Our team worked with stakeholders from each city department to ensure the flow of data and information between their system data and the new CHI311 was seamless. In the process we standardized work flows, identified unique integration points, and assisted in making edits to both systems when necessary.
The legacy system housed thousands of reports used by 311 and city departments. To ensure we did not remove functionality from departments on the new system, our team recreated essential city reports using Salesforce’s reporting capabilities within Service Cloud, but also through Salesforce’s Einstein Analytics. This allows users to access the same data points they had in the old system, but to also create and run their own reports using the additional data in the new system.
Since all data within Salesforce is reportable, our team further improved the department experience by creating unique dashboards that provide key performance metrics upon login that are customizable by department or individual user such as number of work orders completed/open, resource performance, cases by source, and more.

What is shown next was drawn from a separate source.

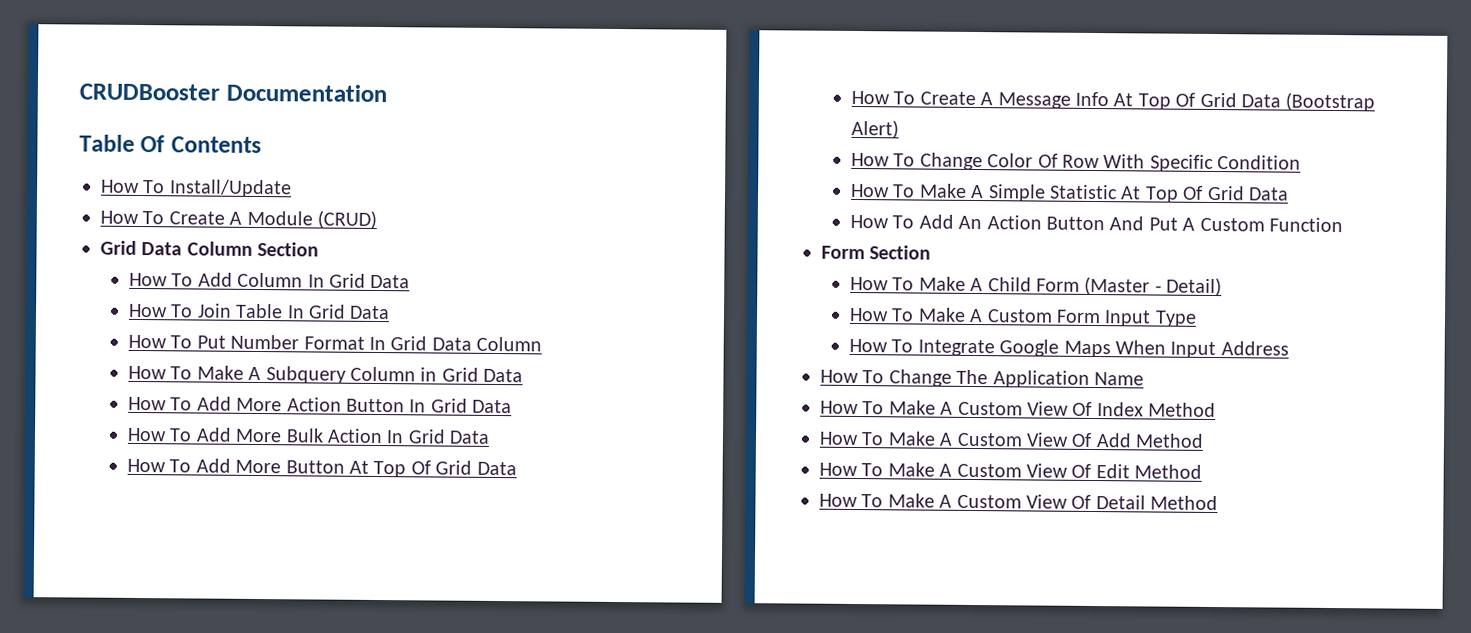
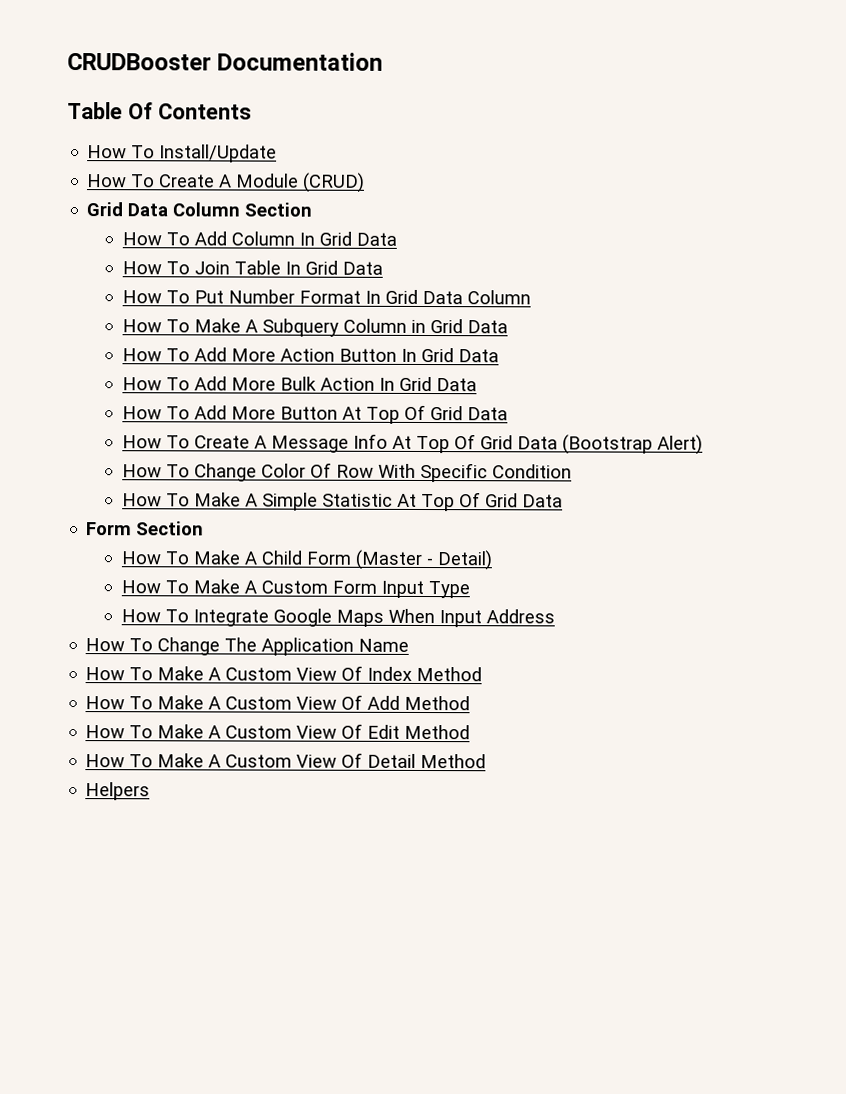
[849,214,1343,233] // How To Add An Action Button And Put A Custom Function -> (563, 501) none
(1219, 503) none -> [85,782,151,801] // Helpers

While duplication detection existed in the legacy system, it was not modern enough to help assist departments with case or resource management. Our team worked with DoIT, 311, and every department to identify the duplication criteria used by the legacy system and update it as necessary. In the new system, when a request is entered by a 311 operator or by a resident via the community portal or mobile app it’s run through duplication criteria set for that specific request.
Recognizing duplicates prevents re-work by departments while also allowing departments to detect when a specific area in the city is experiencing a high-priority issue. Additionally, before presenting the intake form to users on the community portal and mobile app users are provided with the number of times that same request has been submitted by other users. This gives users to option to continue with their request or to simply follow the existing request already in-the-works with the city, providing them with more system insight than ever before.
While the old system was cumbersome for the City, it left much to be desired from the resident’s perspective as well. Through focus groups, online forums, and discussions with the City of Chicago it was apparent that residents wanted to see the service requests submitted in their neighborhood and the speed at which the city completed them. Similarly, the city wanted a feature that would show residents how they approached requests with equality.
The new “Explore” feature on the community portal and mobile app allows any resident to keep tabs on any neighborhood in Chicago to see which requests are made there, how many have been submitted, and how many are completed over a set period of time. Our solution not only improves transparency across all neighborhoods, but allows residents to gain a full view of where the City sends its field workers to monitor and guarantee the equitable distribution of public services.
Rather than just providing residents with a status of open or completed, residents can now track their service request at any point in the process between “open” and “completed.” These in-depth details along the way holds the City accountable for completing requests and allow residents to be rest assured knowing that their City is listening to them.